Namun tidak bagi perempun paruh baya yang bermuka masam. Baginya tidak ada sedetik pun waktu lenggang. Kecuali saat ia menindih kasur kapuk dan dipeluk mesra selimut tebal. Saat itu tak ada yang tau dia tenang atau barangkali mimpinya tetap hendak menerjang.
Lia, gadis remaja yang menjadi sasaran tembak dari perempuan itu. Semua tetangga mereka tau, ada atau tiadanya Lia di rumah perempuan itu selalu mempersembahkan ketidakpuasan terhadapnya. Bagi Lia, rumah tak ubahnya Kantong Semar dan ia umpama serangga pesakitan yang bisa kapan saja terkena kutukan.
Empu rumah tak tau sepenuhnya kebiadaban didalam rumah. Dunia diluar rumah cukup menyita waktunya, ia harus mengikuti arus dan kadang hampir tenggelam. Itu ia lakukan untuk keperluan rumah yang dalam benaknya berlabel harmonis, termasuk Lia gadis yang malang.
Tidak ada yang menyangka Lia dikutuk sang waktu. Semua menyayangkan. Bagi mereka yang ada kesempatan, sering melemparkan sepotong rezeki dunia padanya. Kadang ia menolak, juga sesekali secara diam-diam menerima.
***
Hari ini kutukan itu datang bertingakat terhadap Lia. Kegetiran yang ia rasa pagi tadi belum enyah, malah waktu kembali menambah beban. Motor yang ditunggangi terjatuh, berdebam, di tengah jalan saat berangkat sekolah. Aktivitas sekolahnya terpaksa ditunda.

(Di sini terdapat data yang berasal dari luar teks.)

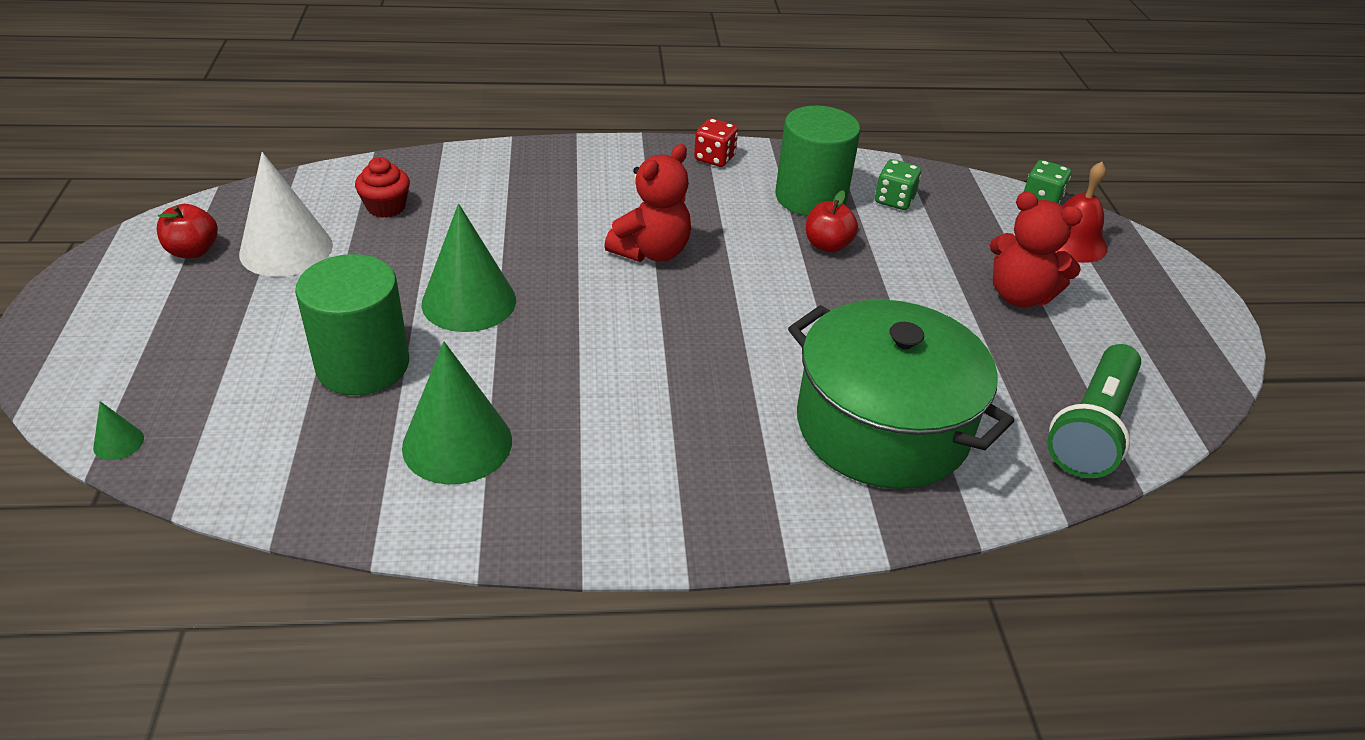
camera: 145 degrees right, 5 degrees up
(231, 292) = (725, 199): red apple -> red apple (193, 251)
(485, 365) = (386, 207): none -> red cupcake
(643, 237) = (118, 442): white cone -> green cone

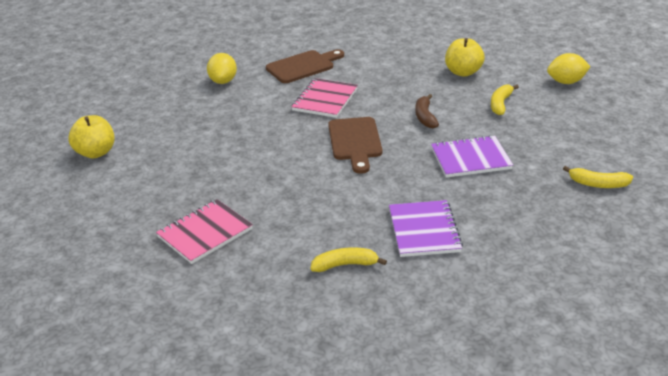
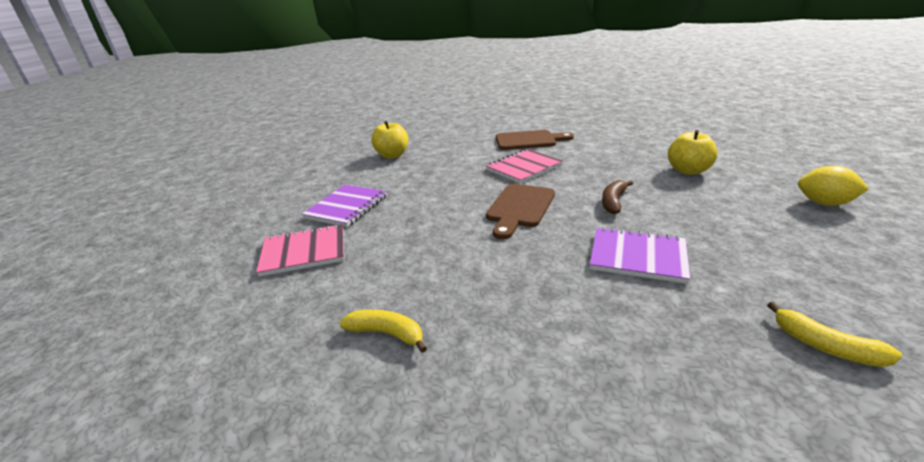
camera: 30 degrees right, 5 degrees down
(96, 152) = (310, 168): yellow apple -> yellow apple (392, 155)
(223, 81) = (454, 140): yellow lemon -> none
(424, 230) = (513, 325): purple notebook -> purple notebook (347, 207)
(500, 104) = (716, 208): yellow banana -> none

Sesampai di rumah, bukan perlakuan layaknya pasien yang ia dapat, melainkan cacian dari mandor berhati dingin, perempuan paruh baya yang sangat disayangkan Malaikat karena Lia terpaksa memanggilnya Ibu—itu setelah Ibunya terdahulu merasa telah cukup memberi kasih sayang terhadapnya, ia pun pamit.
“Anak tak berguna. Bikin susah saja.”
Lia mendapat tembakan kata-kata yang sukses menambah rasa sakit. Orang-orang yang datang mebesuk kondisi Lia tak bisa berkata apa-apa. Diam saja.
Ketidakpuasan terhadap Lia tidak bisa dicari titik alsannya. Lia telah mengerjakan semua pekerjaan yang seharusnya perempuan itu kerjakan. Tapi amarah dan rasa benci masih saja disematkan ke pundak yang tak berdaya itu.